Physical transformations are described by linear maps that are completely positive and trace preserving (CPTP). However, maps that are positive (P) but not completely positive (CP) are instrumental to derive separability/entanglement criteria. Moreover, the properties of such maps can be linked to entanglement properties of the states they detect. Here, we extend the results presented in [34], where sufficient separability criteria for bipartite systems were derived. In particular, we analyze the entanglement depth of an $N$-qubit system by proposing linear maps that, when applied to any state, result in a biseparable state for the $1:(N-1)$ partitions, i.e., $(N-1)$-entanglement depth. Furthermore, we derive criteria to detect arbitrary $(N-n)$-entanglement depth tailored to states in close vicinity of the completely depolarized state (the normalized identity matrix). We also provide separability (or $1$-entanglement depth) conditions in the symmetric sector, including the diagonal states. Finally, we suggest how similar map techniques can be used to derive sufficient conditions for a set of expectation values to be compatible with separable states or local-hidden-variable theories.
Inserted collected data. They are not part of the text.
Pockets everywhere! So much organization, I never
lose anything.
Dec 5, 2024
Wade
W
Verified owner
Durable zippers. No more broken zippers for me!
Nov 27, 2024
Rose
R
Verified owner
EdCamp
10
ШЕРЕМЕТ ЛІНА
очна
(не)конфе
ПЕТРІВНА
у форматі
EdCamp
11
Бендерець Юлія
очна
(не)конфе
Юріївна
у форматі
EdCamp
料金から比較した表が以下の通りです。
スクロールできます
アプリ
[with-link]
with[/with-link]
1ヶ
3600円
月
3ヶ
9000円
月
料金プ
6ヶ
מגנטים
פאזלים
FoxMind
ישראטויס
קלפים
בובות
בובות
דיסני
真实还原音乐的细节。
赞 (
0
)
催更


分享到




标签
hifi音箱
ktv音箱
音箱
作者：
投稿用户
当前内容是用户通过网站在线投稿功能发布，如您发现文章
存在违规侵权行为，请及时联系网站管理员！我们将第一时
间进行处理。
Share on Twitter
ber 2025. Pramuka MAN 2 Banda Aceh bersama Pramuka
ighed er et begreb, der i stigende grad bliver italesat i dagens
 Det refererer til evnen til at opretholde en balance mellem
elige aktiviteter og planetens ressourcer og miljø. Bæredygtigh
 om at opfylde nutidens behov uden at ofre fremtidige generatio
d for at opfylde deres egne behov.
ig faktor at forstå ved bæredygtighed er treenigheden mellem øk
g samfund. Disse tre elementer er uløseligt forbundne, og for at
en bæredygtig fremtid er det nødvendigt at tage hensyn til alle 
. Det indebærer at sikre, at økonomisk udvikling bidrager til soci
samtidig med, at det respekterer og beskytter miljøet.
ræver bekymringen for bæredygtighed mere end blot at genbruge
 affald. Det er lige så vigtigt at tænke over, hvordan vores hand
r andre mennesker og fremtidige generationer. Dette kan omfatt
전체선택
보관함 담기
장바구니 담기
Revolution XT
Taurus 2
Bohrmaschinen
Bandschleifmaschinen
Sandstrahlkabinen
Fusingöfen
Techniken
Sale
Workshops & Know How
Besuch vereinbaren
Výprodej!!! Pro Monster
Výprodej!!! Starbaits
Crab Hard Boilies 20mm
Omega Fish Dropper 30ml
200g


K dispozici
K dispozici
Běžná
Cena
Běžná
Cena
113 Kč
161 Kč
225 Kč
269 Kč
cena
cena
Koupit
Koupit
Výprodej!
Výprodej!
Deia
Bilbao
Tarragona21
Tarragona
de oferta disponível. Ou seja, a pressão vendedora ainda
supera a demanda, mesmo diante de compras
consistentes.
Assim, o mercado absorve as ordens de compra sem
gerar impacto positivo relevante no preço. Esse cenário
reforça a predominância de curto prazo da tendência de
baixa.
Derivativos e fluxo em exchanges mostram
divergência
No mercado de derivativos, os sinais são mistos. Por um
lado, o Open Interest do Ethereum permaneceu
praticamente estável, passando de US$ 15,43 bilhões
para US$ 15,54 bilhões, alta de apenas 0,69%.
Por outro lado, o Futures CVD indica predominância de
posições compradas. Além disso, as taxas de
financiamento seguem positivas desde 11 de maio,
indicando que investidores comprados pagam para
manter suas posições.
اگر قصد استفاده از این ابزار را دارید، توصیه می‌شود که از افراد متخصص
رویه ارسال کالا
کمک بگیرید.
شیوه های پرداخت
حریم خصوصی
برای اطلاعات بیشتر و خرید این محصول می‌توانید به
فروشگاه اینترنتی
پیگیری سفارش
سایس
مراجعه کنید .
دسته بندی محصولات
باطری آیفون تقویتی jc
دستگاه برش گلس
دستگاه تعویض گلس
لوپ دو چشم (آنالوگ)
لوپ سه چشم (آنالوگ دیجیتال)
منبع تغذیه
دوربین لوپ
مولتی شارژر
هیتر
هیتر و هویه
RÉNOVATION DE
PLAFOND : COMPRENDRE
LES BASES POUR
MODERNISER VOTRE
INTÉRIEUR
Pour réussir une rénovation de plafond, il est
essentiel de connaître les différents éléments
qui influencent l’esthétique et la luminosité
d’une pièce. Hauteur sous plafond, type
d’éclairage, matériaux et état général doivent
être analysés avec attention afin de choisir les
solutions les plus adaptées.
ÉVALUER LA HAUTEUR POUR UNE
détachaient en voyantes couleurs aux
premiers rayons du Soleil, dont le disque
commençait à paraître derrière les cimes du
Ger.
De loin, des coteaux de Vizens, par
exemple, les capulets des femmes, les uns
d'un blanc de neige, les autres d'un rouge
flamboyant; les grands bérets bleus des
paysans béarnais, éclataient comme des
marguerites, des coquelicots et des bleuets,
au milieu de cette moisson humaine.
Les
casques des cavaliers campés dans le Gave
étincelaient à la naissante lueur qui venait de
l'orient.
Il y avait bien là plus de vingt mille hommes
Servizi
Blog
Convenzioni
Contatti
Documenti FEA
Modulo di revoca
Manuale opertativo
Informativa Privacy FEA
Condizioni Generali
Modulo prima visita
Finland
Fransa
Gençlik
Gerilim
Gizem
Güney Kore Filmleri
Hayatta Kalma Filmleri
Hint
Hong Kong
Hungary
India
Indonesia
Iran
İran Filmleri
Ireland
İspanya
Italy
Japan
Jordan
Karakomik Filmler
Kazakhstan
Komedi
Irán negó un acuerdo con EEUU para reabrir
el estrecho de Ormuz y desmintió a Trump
We dedicate this paper to the memory of the late Andrzej Kossakowski, our spiritual and intellectual mentor in the field of linear maps.

物理变换由完全正向且保留迹线 (CPTP) 的线性映射描述。然而，正 (P) 但不完全正 (CP) 的图有助于推导可分离性/纠缠标准。此外，此类地图的属性可以与它们检测到的状态的纠缠属性相关联。在这里，我们扩展了 [34] 中提出的结果，其中导出了二分系统的充分可分离性标准。特别是，我们分析了一个纠缠深度$否$-qubit 系统通过提出线性映射，当应用于任何状态时，会导致双分离状态$\mathrm{1个}:(否-\mathrm{1个})$分区，即$(否-\mathrm{1个})$-纠缠深度。此外，我们推导出标准来检测任意$(否-n)$- 纠缠深度适合完全去极化状态（归一化单位矩阵）附近的状态。我们还提供可分离性（或$\mathrm{1个}$-纠缠深度）对称扇区中的条件，包括对角线状态。最后，我们建议如何使用相似的映射技术来导出一组期望值与可分离状态或局部隐藏变量理论兼容的充分条件。我们将本文献给已故的 Andrzej Kossakowski，他是我们在线性地图领域的精神和知识导师。